The truth of the matter is, without these two groups (retirees and visitors), Belize would come close to collapsing.
In addition to it's tourist-based economy, Belize has a pretty good export economy (though they are overall net importers) that hinges on fruit (bananas, papayas, and mangoes especially), fish (mostly shrimp and lobster), and sugar (as molasses). But the threat of disease (Panama Disease and Black Sigatoka for bananas, HLB-Greening for citrus, etc.), the significant stock reductions in shrimp and lobster due to overfishing (lobster and conch) and disease, (shrimp), and a low-sugar quality all are risks that can't be easily deterred or remedied. Imports include machinery, fuels/lubricants, manufactured goods, and food. Yes, food.

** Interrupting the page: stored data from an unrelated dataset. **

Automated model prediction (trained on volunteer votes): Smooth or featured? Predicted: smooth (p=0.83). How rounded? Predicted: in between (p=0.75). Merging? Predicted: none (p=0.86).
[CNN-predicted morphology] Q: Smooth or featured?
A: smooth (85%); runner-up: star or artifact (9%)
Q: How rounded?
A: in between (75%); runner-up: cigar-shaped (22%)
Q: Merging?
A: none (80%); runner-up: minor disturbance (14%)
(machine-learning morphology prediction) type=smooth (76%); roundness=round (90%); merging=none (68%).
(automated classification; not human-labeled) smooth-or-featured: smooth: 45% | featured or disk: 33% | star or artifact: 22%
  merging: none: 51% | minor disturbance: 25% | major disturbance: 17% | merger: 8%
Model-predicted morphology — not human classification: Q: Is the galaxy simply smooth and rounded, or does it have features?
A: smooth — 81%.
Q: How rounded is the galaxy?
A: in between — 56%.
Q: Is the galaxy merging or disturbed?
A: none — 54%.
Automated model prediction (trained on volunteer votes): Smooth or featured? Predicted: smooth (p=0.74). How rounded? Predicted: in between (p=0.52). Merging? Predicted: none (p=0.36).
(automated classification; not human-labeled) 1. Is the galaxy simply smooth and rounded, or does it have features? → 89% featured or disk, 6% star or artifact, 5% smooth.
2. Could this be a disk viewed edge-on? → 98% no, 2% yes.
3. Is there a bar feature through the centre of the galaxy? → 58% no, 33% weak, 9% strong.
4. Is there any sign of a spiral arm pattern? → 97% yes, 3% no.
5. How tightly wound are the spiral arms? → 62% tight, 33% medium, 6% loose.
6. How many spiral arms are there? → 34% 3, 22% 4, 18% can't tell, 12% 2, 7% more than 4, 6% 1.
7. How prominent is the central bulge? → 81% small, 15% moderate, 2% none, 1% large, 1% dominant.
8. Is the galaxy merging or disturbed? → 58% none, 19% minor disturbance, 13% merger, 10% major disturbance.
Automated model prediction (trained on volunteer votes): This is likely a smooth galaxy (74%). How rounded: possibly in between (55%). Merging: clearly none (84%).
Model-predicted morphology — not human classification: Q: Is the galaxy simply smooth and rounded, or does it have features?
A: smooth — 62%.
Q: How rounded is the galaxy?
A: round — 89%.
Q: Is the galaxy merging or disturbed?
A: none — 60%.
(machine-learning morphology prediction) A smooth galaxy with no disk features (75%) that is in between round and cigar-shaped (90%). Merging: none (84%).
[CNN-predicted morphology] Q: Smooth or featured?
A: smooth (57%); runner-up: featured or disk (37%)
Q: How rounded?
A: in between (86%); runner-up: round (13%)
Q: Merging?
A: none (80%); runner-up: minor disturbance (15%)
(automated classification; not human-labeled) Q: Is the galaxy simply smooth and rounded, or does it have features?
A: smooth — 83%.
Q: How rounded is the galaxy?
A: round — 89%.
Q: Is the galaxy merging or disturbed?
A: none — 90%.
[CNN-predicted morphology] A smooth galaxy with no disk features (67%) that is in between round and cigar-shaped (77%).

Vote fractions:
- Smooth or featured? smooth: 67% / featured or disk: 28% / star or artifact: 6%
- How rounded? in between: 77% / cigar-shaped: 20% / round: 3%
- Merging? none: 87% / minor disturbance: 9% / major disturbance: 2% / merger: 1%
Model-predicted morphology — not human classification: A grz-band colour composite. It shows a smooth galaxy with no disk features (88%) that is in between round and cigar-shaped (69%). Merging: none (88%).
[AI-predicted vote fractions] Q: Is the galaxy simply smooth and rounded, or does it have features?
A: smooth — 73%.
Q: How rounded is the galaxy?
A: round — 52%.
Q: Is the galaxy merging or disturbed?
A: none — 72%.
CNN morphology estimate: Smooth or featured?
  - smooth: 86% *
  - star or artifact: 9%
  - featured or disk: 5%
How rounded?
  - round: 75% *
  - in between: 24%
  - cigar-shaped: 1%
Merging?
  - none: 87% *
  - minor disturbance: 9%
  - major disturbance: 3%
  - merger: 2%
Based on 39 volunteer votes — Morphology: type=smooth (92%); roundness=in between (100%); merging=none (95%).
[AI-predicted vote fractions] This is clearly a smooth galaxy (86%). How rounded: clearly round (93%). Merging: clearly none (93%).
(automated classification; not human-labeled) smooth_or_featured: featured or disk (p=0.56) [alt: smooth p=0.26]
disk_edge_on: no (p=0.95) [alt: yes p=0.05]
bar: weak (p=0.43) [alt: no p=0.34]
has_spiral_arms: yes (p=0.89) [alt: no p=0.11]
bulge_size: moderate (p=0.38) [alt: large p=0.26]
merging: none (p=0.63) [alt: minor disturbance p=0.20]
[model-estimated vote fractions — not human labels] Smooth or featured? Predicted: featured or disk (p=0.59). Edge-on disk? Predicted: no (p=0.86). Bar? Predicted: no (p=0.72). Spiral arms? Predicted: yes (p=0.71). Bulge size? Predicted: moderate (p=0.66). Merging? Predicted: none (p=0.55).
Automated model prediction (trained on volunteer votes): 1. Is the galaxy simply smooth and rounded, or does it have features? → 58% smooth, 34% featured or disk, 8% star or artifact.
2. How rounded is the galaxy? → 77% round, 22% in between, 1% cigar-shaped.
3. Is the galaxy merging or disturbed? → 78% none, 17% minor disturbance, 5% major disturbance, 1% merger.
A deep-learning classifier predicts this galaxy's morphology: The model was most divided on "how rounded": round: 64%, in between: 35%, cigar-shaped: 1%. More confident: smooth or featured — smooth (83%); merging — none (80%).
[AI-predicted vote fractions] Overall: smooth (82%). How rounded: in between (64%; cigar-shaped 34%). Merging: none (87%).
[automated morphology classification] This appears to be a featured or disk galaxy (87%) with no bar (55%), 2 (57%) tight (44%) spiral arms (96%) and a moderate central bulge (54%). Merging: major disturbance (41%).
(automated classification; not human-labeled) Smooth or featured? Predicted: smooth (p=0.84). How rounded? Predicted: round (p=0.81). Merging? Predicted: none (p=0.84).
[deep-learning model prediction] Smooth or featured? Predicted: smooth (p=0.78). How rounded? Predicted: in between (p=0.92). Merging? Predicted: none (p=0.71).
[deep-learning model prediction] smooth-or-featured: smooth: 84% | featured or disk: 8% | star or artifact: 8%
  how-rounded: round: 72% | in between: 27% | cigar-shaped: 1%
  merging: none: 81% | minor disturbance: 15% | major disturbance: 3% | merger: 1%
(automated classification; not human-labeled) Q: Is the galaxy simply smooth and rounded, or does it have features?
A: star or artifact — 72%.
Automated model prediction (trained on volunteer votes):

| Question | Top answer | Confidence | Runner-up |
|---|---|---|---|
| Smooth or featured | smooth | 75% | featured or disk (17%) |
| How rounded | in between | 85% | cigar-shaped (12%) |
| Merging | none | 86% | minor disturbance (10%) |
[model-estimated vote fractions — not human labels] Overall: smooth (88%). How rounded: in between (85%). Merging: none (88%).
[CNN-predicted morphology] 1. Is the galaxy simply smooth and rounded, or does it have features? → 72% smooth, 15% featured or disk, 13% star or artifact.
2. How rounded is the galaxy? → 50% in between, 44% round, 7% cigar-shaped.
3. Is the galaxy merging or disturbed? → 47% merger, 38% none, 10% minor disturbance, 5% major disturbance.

The Mennonites in Belize produce most of the local food. Farmland, cattle, chicken (and eggs), and wheat. They are also the most recognized local source for wood used in construction and their own style of ready-made homes. They also have the only productive oil rig in the country. If they decide to leave Belize, as they did in Mexico decades ago, this country would be in dire straights.
Absent the Mennonites, there is no true, productive industrial base in the country. Small production exists in the garment industry but the preponderance of jobs is in the service industries followed by agriculture, The primary reason for this is labor rates here (US$1.50/hr) far surpass those of neighboring Mexico (US$.60/hr) and Guatemala (US$1/hr). It's far cheaper (and easier) to pay transportation and importation fees.
With a country about the size of Massachusetts yet with a population of only 320+ thousand, there is no tax base to improve the basic infrastructure requirements businesses (especially industrial businesses) need to be competitive. Despite a 12.5% Government Services Tax (GST), which the IMF recommends be increased to 15%, Belize collects little in the way of other taxes. Instead they rely on import duties and foreign Government handouts. One thing Belize has yet to learn is that a Value Added Real Estate Tax could put a lot of money into their hands but at the risk of making Belize less enticing to future home-owning retirees. (e.g, a friend's property recently sold for more than US$500K yet annual taxes were less than US$200/yr).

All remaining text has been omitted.